*½/****
starring Jennifer Lawrence, Josh Hutcherson, Liam Hemsworth, Donald Sutherland
screenplay by Danny Strong and Peter Craig, based on the novel by Suzanne Collins
directed by Francis Lawrence
by Walter Chaw In this episode of “Katniss Loves Peeta–No, Gale. No, Peeta! No, Gale”, Katniss (Jennifer Lawrence) spends a lot of time underground, delivering speeches and crying. It’s an extended entry in hormonal-teen mood-swing theatre, The Hunger Games: Mockingjay – Part 1 (hereafter Mockingjay 1), an allegory not for political corruption and the Orwellian influence of media, but for what it’s like to be a teenage girl no one understands or ever could.

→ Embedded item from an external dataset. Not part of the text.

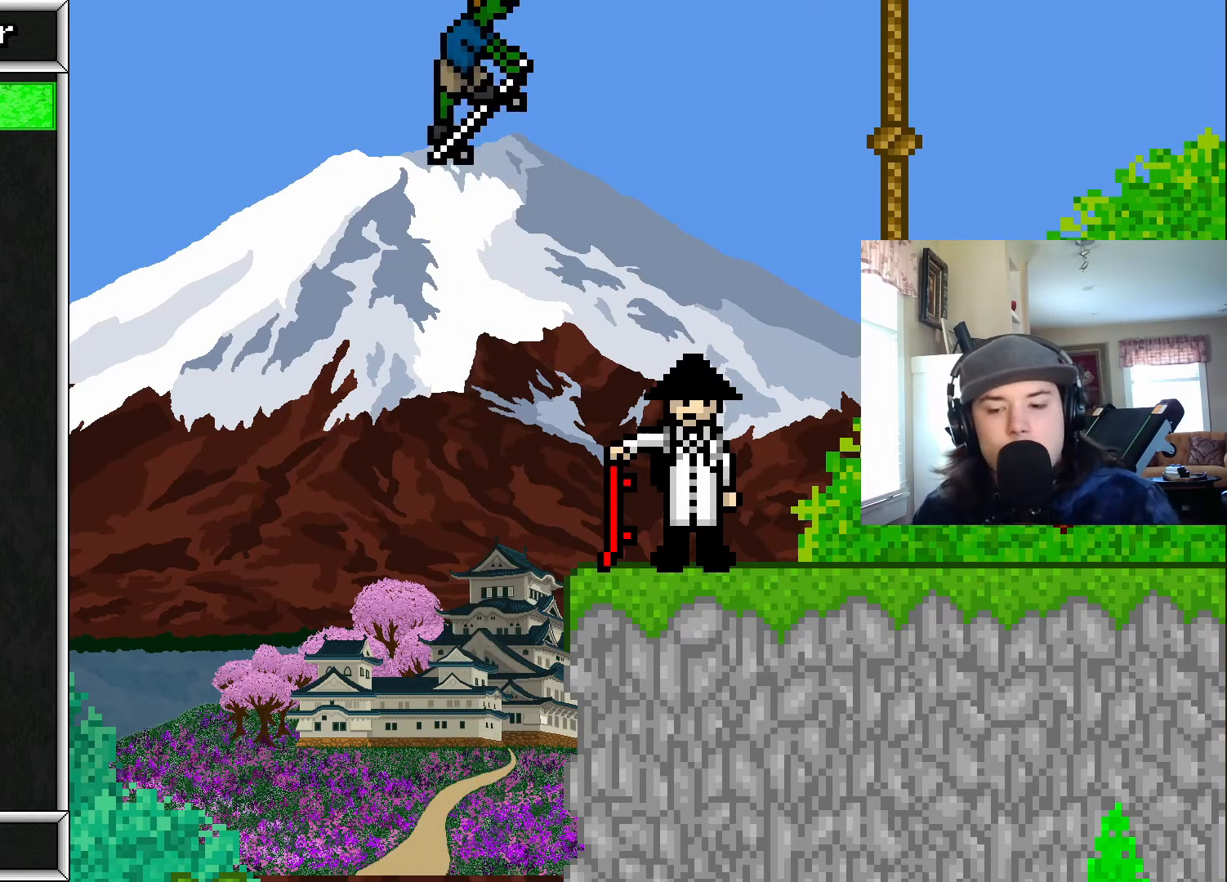
{"buttons": ["SQUARE"], "events": [[50, "TRIANGLE", "down"], [183, "TRIANGLE", "up"], [417, "SQUARE", "down"]]}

It’s “Are You There God? It’s Me, Moreta, Dragonlady of Pern”–a Judy Blume coming-of-age opera exuded out by Anne McCaffrey. It has all the feelings. Mostly feelings of martyrdom, but the noble kind that you choose to defend the honour of one of your boyfriends–the less handsome one, so there’s a problem, amiright ladies? It’s not about looks, though, as Mockingjay 1 takes a moment to remind when some old guy says they shouldn’t put Katniss in makeup because it makes her “look 35,” handily identifying exactly the demographic assembled for this film: tweens and everyone else pretending they didn’t glance at J-Law’s naughty selfies. Feelings of tremendous, overwhelming, Titanic-like levels of love, too, where the only way to really represent how much you love this boy (or that one–no, this one) is by standing on the corpses of your loved ones and a few thousand bystanders. It’s that much love. You couldn’t understand. Only my diary could understand.